Suspect counterfeit and bogus—part numbers that are not associated with any authentic parts—military-grade electronic parts can be found on Internet purchasing platforms, as none of the 16 parts vendors provided to GAO were legitimate. “Suspect counterfeit,” which applies to the first two categories of parts that were tested, is the strongest term used by an independent testing lab, signifying a potential violation of intellectual property rights, copyrights, or trademark laws, or misrepresentation to defraud or deceive.
After submitting requests for quotes on both platforms, GAO received responses from 396 vendors, of which 334 were located in China; 25 in the United States; and 37 in other countries, including the United Kingdom and Japan. Of the 16 parts purchased, vendors usually responded within a day. GAO selected the first of any vendor among those offering the lowest prices that provided enough information to purchase a given part, generally within 2 weeks. Under GAO’s selection methodology, all 16 parts were provided by vendors in China.

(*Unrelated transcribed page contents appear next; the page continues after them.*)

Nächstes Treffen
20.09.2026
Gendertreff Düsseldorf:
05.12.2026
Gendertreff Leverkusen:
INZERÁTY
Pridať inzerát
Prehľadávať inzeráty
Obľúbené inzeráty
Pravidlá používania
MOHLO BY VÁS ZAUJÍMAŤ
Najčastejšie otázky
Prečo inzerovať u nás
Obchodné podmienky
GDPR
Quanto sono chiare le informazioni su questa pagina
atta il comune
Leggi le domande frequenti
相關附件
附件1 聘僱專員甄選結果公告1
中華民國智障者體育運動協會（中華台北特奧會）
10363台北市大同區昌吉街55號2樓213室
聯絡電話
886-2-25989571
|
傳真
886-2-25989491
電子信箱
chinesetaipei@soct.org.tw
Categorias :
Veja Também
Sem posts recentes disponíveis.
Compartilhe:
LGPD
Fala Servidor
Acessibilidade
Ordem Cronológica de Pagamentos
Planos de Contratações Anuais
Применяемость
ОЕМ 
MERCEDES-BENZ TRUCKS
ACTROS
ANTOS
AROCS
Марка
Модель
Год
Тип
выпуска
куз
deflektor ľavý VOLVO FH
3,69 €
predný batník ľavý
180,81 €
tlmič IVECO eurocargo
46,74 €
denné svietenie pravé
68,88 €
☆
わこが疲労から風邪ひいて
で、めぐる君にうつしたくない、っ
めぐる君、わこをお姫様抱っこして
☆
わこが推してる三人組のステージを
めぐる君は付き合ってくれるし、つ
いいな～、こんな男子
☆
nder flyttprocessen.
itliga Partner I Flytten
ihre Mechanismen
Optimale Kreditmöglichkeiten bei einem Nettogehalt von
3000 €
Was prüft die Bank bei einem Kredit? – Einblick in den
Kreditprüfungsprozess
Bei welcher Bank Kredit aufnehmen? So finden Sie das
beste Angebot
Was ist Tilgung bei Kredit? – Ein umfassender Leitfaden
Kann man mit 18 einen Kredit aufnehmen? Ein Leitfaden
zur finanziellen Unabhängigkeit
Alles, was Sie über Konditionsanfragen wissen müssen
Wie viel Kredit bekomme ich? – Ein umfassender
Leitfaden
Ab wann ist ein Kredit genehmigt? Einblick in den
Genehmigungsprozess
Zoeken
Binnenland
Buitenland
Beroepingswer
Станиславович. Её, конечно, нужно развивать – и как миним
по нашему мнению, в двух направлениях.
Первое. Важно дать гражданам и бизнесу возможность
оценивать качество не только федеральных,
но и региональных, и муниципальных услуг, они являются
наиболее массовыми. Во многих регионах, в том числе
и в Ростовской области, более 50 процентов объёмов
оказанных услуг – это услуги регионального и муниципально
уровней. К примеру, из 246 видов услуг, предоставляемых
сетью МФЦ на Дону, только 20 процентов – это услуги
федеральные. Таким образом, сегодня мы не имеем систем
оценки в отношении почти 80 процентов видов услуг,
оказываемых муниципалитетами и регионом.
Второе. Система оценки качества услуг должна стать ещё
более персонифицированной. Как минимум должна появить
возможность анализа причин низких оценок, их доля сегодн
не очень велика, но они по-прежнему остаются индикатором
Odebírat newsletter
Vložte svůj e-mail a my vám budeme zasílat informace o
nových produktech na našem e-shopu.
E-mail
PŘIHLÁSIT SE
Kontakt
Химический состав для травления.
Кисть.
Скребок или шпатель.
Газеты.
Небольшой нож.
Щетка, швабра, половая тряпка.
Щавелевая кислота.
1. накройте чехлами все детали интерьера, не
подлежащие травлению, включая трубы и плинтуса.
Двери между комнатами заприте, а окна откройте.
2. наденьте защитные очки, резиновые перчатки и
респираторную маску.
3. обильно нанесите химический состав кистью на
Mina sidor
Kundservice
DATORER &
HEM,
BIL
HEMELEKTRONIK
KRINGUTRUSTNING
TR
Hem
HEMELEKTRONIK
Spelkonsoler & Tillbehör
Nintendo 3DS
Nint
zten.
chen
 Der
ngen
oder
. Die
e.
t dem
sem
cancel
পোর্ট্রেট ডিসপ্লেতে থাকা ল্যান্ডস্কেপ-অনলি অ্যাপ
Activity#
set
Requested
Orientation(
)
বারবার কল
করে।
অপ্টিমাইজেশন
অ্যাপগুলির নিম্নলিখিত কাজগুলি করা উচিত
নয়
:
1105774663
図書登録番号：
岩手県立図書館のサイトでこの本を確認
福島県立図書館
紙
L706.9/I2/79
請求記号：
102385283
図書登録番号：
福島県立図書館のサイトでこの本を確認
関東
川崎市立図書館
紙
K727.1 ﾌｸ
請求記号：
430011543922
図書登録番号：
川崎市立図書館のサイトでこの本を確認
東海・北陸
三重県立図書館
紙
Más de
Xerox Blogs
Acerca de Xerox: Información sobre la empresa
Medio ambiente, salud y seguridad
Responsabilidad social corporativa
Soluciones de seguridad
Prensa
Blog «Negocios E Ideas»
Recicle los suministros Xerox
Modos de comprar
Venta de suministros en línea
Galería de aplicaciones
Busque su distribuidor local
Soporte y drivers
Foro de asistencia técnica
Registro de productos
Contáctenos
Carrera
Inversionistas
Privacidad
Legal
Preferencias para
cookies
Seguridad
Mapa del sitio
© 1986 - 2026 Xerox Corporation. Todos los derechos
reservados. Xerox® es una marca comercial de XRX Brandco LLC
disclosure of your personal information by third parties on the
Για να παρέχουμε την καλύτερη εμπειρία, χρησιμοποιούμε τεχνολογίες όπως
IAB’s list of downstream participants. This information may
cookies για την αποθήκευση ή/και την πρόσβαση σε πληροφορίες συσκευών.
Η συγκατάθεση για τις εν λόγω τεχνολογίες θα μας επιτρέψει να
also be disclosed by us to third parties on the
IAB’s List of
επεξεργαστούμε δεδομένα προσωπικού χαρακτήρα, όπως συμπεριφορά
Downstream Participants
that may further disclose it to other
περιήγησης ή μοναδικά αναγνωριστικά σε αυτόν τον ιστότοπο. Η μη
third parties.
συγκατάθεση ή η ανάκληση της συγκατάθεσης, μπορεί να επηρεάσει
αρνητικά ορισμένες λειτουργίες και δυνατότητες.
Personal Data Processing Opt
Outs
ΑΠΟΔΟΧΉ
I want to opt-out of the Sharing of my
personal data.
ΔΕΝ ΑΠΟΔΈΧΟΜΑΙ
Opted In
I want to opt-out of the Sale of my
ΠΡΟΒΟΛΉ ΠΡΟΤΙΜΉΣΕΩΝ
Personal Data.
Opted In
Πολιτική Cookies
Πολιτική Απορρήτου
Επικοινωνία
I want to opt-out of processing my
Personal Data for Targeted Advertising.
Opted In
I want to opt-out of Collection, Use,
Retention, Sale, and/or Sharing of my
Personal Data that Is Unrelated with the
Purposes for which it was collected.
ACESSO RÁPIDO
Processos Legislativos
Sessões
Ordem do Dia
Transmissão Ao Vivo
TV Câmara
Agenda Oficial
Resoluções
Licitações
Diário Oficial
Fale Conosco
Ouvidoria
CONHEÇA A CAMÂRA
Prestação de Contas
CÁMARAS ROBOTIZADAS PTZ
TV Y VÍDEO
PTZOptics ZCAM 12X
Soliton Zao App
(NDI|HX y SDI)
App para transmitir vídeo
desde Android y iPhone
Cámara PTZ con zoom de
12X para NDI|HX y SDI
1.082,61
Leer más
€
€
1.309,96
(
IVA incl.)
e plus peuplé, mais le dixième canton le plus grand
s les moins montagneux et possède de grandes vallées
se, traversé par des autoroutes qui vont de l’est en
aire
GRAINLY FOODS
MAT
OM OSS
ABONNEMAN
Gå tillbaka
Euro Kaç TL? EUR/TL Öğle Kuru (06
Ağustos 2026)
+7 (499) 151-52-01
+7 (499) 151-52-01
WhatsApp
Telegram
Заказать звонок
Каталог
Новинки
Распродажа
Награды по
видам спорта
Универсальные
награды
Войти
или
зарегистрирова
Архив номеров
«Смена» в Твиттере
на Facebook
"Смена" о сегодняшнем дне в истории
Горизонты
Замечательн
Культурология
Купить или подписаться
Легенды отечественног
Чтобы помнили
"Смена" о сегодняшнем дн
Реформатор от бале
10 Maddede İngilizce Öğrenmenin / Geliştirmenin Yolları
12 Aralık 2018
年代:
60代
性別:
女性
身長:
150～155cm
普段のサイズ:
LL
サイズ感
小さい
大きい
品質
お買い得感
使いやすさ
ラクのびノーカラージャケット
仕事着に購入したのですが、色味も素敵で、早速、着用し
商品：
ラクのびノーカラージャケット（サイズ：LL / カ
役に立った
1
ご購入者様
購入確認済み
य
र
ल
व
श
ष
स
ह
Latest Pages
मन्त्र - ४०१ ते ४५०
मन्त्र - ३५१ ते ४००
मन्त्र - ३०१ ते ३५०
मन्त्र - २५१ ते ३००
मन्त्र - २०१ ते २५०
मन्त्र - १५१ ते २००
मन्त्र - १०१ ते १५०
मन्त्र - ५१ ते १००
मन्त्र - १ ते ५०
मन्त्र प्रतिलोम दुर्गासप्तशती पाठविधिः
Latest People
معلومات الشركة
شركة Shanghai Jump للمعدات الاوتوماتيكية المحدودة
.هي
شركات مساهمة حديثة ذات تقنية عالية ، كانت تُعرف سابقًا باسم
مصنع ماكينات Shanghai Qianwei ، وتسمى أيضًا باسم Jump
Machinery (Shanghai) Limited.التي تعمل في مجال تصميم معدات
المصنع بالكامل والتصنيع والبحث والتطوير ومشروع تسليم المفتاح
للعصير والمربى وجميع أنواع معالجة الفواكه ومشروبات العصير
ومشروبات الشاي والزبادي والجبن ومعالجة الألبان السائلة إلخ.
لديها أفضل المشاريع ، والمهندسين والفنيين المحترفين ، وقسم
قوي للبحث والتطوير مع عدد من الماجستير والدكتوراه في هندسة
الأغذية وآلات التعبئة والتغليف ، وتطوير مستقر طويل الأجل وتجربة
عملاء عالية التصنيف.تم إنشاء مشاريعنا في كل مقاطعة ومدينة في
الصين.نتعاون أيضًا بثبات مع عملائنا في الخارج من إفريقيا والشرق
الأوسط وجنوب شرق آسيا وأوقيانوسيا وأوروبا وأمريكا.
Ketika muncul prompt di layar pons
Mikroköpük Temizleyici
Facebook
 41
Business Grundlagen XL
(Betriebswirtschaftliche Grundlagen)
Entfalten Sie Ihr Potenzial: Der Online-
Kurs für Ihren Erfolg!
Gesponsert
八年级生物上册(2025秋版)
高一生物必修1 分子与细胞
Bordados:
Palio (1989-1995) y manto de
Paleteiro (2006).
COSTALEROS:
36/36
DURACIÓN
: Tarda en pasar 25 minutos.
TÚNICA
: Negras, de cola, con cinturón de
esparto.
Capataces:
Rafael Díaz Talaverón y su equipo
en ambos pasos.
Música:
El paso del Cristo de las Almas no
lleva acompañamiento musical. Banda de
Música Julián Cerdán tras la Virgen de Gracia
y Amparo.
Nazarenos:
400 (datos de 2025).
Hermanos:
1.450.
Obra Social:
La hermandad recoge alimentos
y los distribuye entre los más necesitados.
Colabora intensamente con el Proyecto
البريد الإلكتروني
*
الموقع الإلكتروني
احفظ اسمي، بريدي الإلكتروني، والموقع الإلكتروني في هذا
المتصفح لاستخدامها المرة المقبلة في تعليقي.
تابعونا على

Specifically, all 12 of the parts received after GAO requested rare part numbers or postproduction date codes were suspect counterfeit, according to the testing lab. Multiple authentication tests, ranging from inspection with electron microscopes to X-ray analysis, revealed that the parts had been re-marked to display the part numbers and manufacturer logos of authentic parts. Other features were found to be deficient from military standards, such as the metallic composition of certain pieces. For the parts requested using postproduction date codes, the vendors also altered date markings to represent the parts as newer than when they were last manufactured, as verified by the parts’ makers. Finally, after submitting requests for bogus parts using invalid part numbers, GAO purchased four parts from four vendors, which shows their willingness to supply parts that do not technically exist.